● EXERCISE GOAL: Reproduce the stretch of the Jekyll terminal discussion from "Can you narrow" through "Or use Netlify.", swapping "Netlify" for "Cloudflare Pages".

● TEXT EXCERPT:
----

How to integrate a live terminal (google shell) into my Jekyll website
Google shell let’s you start a terminal in cloud so just install ruby and Jekyll there and clone your repo and serve Jekyll.
Anything you would do locally but do there. I feel like an online shell environment would be general enough.
Can you narrow your question down? Like say what docs you found or what code you tried to run and where to got stuck?
If you have any issues around installation or upgrading or running, the Google docs will help.
I would advise against using such a manual approach to build a static site. If had a Python or Node app then you have a running app and you can check on the resources and logs.
For Jekyll, it is far easier to deploy and run using a deploy tool - no more manual deploys whenever you want to get a change out.
Use GitHub Pages and a GitHub repo. Add GitHub Actions. Or use Netlify.
These will also deploy your site for you when you push to your repo. No need to run live terminal or install Ruby or dependencies by hand.
And you can use your custom URL on them for free like example.com if you owned that.
Another approach is to build your site locally and then use FTP to copy the assets to the remote storage.
I have a jekyll blog in my local machine and I am trying to integrate the local blog with a terminal environment . I want to display this environment in jekyll.

----

● DATA FOR ANALYSIS:
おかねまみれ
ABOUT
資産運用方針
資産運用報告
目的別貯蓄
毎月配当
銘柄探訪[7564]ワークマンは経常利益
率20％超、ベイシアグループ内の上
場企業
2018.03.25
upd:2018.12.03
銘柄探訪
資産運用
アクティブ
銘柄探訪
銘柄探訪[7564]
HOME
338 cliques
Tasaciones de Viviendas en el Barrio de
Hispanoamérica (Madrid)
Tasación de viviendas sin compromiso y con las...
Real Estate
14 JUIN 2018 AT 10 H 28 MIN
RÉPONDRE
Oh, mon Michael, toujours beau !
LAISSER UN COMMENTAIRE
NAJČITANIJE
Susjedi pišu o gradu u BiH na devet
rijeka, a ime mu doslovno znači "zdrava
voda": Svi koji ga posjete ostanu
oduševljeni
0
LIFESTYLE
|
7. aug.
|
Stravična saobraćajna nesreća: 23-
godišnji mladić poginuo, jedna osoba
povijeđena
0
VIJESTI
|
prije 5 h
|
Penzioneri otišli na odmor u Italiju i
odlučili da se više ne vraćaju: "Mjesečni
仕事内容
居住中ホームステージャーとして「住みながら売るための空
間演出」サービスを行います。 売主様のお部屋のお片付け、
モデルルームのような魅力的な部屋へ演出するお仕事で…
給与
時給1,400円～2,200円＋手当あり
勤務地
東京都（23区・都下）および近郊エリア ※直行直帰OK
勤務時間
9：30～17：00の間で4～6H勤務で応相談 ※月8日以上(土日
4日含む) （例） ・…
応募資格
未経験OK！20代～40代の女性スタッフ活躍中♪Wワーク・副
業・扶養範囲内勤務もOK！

----

● EXERCISE SOLUTION:
Can you narrow your question down? Like say what docs you found or what code you tried to run and where to got stuck?
If you have any issues around installation or upgrading or running, the Google docs will help.
I would advise against using such a manual approach to build a static site. If had a Python or Node app then you have a running app and you can check on the resources and logs.
For Jekyll, it is far easier to deploy and run using a deploy tool - no more manual deploys whenever you want to get a change out.
Use GitHub Pages and a GitHub repo. Add GitHub Actions. Or use Cloudflare Pages.